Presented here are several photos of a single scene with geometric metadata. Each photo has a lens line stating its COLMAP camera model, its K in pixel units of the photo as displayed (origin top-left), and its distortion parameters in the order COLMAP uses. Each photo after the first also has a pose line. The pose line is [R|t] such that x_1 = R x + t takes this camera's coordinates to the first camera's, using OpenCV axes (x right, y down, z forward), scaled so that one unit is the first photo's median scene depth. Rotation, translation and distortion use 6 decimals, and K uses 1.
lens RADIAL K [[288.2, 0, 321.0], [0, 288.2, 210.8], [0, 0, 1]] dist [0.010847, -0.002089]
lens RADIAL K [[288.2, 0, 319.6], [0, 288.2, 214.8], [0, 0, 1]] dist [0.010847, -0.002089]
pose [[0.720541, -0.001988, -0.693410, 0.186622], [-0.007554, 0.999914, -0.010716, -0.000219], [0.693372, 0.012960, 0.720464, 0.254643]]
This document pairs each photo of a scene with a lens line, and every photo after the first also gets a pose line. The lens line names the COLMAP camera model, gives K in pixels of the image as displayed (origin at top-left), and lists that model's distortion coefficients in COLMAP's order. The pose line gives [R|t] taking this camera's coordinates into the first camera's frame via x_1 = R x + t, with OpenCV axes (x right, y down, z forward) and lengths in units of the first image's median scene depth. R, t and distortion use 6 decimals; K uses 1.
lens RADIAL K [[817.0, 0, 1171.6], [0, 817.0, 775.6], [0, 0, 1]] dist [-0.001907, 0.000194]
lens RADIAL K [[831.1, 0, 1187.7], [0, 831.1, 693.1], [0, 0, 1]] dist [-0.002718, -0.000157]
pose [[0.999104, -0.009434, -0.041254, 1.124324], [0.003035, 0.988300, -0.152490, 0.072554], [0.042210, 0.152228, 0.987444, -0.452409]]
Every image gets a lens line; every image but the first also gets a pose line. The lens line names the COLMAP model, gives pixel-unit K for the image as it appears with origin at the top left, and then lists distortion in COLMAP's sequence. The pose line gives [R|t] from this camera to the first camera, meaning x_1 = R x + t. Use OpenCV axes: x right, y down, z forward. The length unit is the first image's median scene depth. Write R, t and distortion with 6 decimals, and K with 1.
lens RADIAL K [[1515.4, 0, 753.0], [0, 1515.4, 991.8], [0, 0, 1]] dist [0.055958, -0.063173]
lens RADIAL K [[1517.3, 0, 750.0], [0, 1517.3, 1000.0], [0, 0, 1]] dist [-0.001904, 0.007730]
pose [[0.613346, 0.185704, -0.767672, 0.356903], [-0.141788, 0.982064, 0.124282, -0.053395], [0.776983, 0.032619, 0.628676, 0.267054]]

■ ■ ■ ■ ■

(What needs to be done) Copy every line of all the records above word for word, with nothing changed or left out.

(Reply)
Presented here are several photos of a single scene with geometric metadata. Each photo has a lens line stating its COLMAP camera model, its K in pixel units of the photo as displayed (origin top-left), and its distortion parameters in the order COLMAP uses. Each photo after the first also has a pose line. The pose line is [R|t] such that x_1 = R x + t takes this camera's coordinates to the first camera's, using OpenCV axes (x right, y down, z forward), scaled so that one unit is the first photo's median scene depth. Rotation, translation and distortion use 6 decimals, and K uses 1.
lens RADIAL K [[288.2, 0, 321.0], [0, 288.2, 210.8], [0, 0, 1]] dist [0.010847, -0.002089]
lens RADIAL K [[288.2, 0, 319.6], [0, 288.2, 214.8], [0, 0, 1]] dist [0.010847, -0.002089]
pose [[0.720541, -0.001988, -0.693410, 0.186622], [-0.007554, 0.999914, -0.010716, -0.000219], [0.693372, 0.012960, 0.720464, 0.254643]]
This document pairs each photo of a scene with a lens line, and every photo after the first also gets a pose line. The lens line names the COLMAP camera model, gives K in pixels of the image as displayed (origin at top-left), and lists that model's distortion coefficients in COLMAP's order. The pose line gives [R|t] taking this camera's coordinates into the first camera's frame via x_1 = R x + t, with OpenCV axes (x right, y down, z forward) and lengths in units of the first image's median scene depth. R, t and distortion use 6 decimals; K uses 1.
lens RADIAL K [[817.0, 0, 1171.6], [0, 817.0, 775.6], [0, 0, 1]] dist [-0.001907, 0.000194]
lens RADIAL K [[831.1, 0, 1187.7], [0, 831.1, 693.1], [0, 0, 1]] dist [-0.002718, -0.000157]
pose [[0.999104, -0.009434, -0.041254, 1.124324], [0.003035, 0.988300, -0.152490, 0.072554], [0.042210, 0.152228, 0.987444, -0.452409]]
Every image gets a lens line; every image but the first also gets a pose line. The lens line names the COLMAP model, gives pixel-unit K for the image as it appears with origin at the top left, and then lists distortion in COLMAP's sequence. The pose line gives [R|t] from this camera to the first camera, meaning x_1 = R x + t. Use OpenCV axes: x right, y down, z forward. The length unit is the first image's median scene depth. Write R, t and distortion with 6 decimals, and K with 1.
lens RADIAL K [[1515.4, 0, 753.0], [0, 1515.4, 991.8], [0, 0, 1]] dist [0.055958, -0.063173]
lens RADIAL K [[1517.3, 0, 750.0], [0, 1517.3, 1000.0], [0, 0, 1]] dist [-0.001904, 0.007730]
pose [[0.613346, 0.185704, -0.767672, 0.356903], [-0.141788, 0.982064, 0.124282, -0.053395], [0.776983, 0.032619, 0.628676, 0.267054]]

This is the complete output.